**TEXT PROVIDED**
◆ ◆ ◆ ◆

When young girls 'fall in love'...
by Jewel Kats and Dave Silverberg
Young People's Press


December 27, 2004

Dear Jewel,

I'm in Grade 10 and I have a crush on a co-op student from the university. He works as an office assistant in our school and I recently started noticing him. I pass him during lunch and he smiles. He actually asked me my name, but I doubt he's interested in me and only regards me as a kid. There is a huge gap in our ages, he's turning 20 and I'm still 15. I think he's just trying to be polite and I know that in his position he can't be interested in young girls, but I feel that this rejection is affecting my self-confidence. I find myself quieter in class. Can you please help me? - NEEDS CONFIDENCE BOOST

jpg David Silverburg and Jewel Kats

David Silverburg and Jewel Kats at Young People's Press answer questions from young readers concerning love, drugs, sex, parents and other teen issues, with the oversight of a psychologist.

◆ ◆ ◆ ◆

**SOURCE EXCERPT**
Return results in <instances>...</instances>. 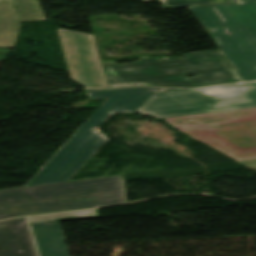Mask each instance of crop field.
<instances>
[{"instance_id":"crop-field-1","label":"crop field","mask_w":256,"mask_h":256,"mask_svg":"<svg viewBox=\"0 0 256 256\" xmlns=\"http://www.w3.org/2000/svg\"><path fill=\"white\" fill-rule=\"evenodd\" d=\"M206 57L211 59L206 60ZM102 64L109 88L140 85L199 87L242 81L220 49L184 54L182 58L158 56L120 65L114 62ZM189 73L196 77L185 79Z\"/></svg>"},{"instance_id":"crop-field-2","label":"crop field","mask_w":256,"mask_h":256,"mask_svg":"<svg viewBox=\"0 0 256 256\" xmlns=\"http://www.w3.org/2000/svg\"><path fill=\"white\" fill-rule=\"evenodd\" d=\"M175 89L132 88L119 90H85L91 100L108 98L66 144L25 186L67 181L108 140L94 131L111 114L136 112L154 93Z\"/></svg>"},{"instance_id":"crop-field-3","label":"crop field","mask_w":256,"mask_h":256,"mask_svg":"<svg viewBox=\"0 0 256 256\" xmlns=\"http://www.w3.org/2000/svg\"><path fill=\"white\" fill-rule=\"evenodd\" d=\"M256 107V82L154 93L137 111L157 119Z\"/></svg>"},{"instance_id":"crop-field-4","label":"crop field","mask_w":256,"mask_h":256,"mask_svg":"<svg viewBox=\"0 0 256 256\" xmlns=\"http://www.w3.org/2000/svg\"><path fill=\"white\" fill-rule=\"evenodd\" d=\"M97 195L98 207L126 202L122 176L0 191V206Z\"/></svg>"},{"instance_id":"crop-field-5","label":"crop field","mask_w":256,"mask_h":256,"mask_svg":"<svg viewBox=\"0 0 256 256\" xmlns=\"http://www.w3.org/2000/svg\"><path fill=\"white\" fill-rule=\"evenodd\" d=\"M222 6L242 33L211 37L243 81L256 80V2Z\"/></svg>"},{"instance_id":"crop-field-6","label":"crop field","mask_w":256,"mask_h":256,"mask_svg":"<svg viewBox=\"0 0 256 256\" xmlns=\"http://www.w3.org/2000/svg\"><path fill=\"white\" fill-rule=\"evenodd\" d=\"M57 30L70 79L86 88H108L94 36Z\"/></svg>"},{"instance_id":"crop-field-7","label":"crop field","mask_w":256,"mask_h":256,"mask_svg":"<svg viewBox=\"0 0 256 256\" xmlns=\"http://www.w3.org/2000/svg\"><path fill=\"white\" fill-rule=\"evenodd\" d=\"M99 217L98 209L0 222V256H37L28 224Z\"/></svg>"},{"instance_id":"crop-field-8","label":"crop field","mask_w":256,"mask_h":256,"mask_svg":"<svg viewBox=\"0 0 256 256\" xmlns=\"http://www.w3.org/2000/svg\"><path fill=\"white\" fill-rule=\"evenodd\" d=\"M91 207H97L96 196L0 207V220Z\"/></svg>"},{"instance_id":"crop-field-9","label":"crop field","mask_w":256,"mask_h":256,"mask_svg":"<svg viewBox=\"0 0 256 256\" xmlns=\"http://www.w3.org/2000/svg\"><path fill=\"white\" fill-rule=\"evenodd\" d=\"M31 225L41 256H69L59 222Z\"/></svg>"},{"instance_id":"crop-field-10","label":"crop field","mask_w":256,"mask_h":256,"mask_svg":"<svg viewBox=\"0 0 256 256\" xmlns=\"http://www.w3.org/2000/svg\"><path fill=\"white\" fill-rule=\"evenodd\" d=\"M203 28L208 27L212 34L240 32L221 5L189 8Z\"/></svg>"},{"instance_id":"crop-field-11","label":"crop field","mask_w":256,"mask_h":256,"mask_svg":"<svg viewBox=\"0 0 256 256\" xmlns=\"http://www.w3.org/2000/svg\"><path fill=\"white\" fill-rule=\"evenodd\" d=\"M20 24L12 0H0V48H14Z\"/></svg>"},{"instance_id":"crop-field-12","label":"crop field","mask_w":256,"mask_h":256,"mask_svg":"<svg viewBox=\"0 0 256 256\" xmlns=\"http://www.w3.org/2000/svg\"><path fill=\"white\" fill-rule=\"evenodd\" d=\"M22 22L46 20L38 0H13Z\"/></svg>"},{"instance_id":"crop-field-13","label":"crop field","mask_w":256,"mask_h":256,"mask_svg":"<svg viewBox=\"0 0 256 256\" xmlns=\"http://www.w3.org/2000/svg\"><path fill=\"white\" fill-rule=\"evenodd\" d=\"M151 1V0H143ZM163 9L215 4L214 0H160Z\"/></svg>"},{"instance_id":"crop-field-14","label":"crop field","mask_w":256,"mask_h":256,"mask_svg":"<svg viewBox=\"0 0 256 256\" xmlns=\"http://www.w3.org/2000/svg\"><path fill=\"white\" fill-rule=\"evenodd\" d=\"M216 4H226V3H236L241 2V0H215Z\"/></svg>"},{"instance_id":"crop-field-15","label":"crop field","mask_w":256,"mask_h":256,"mask_svg":"<svg viewBox=\"0 0 256 256\" xmlns=\"http://www.w3.org/2000/svg\"><path fill=\"white\" fill-rule=\"evenodd\" d=\"M250 1H256V0H242V2H250Z\"/></svg>"}]
</instances>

◆ ◆ ◆ ◆

**WHAT YOU WILL DO**
- a) Answer these questions from the advice column:
(i) What grade is the letter writer in?
(ii) What age is the co-op student turning?
(iii) Under whose oversight are the readers' questions answered?
- b) Please reproduce word for word the part of the advice column that opens with the words containing "I'm in Grade" and closes with "of a psychologist.".

**SOLUTIONS TO EACH TASK**
- a)
(i) Grade 10
(ii) 20
(iii) A psychologist

- b)
I'm in Grade 10 and I have a crush on a co-op student from the university. He works as an office assistant in our school and I recently started noticing him. I pass him during lunch and he smiles. He actually asked me my name, but I doubt he's interested in me and only regards me as a kid. There is a huge gap in our ages, he's turning 20 and I'm still 15. I think he's just trying to be polite and I know that in his position he can't be interested in young girls, but I feel that this rejection is affecting my self-confidence. I find myself quieter in class. Can you please help me? - NEEDS CONFIDENCE BOOST

jpg David Silverburg and Jewel Kats

David Silverburg and Jewel Kats at Young People's Press answer questions from young readers concerning love, drugs, sex, parents and other teen issues, with the oversight of a psychologist.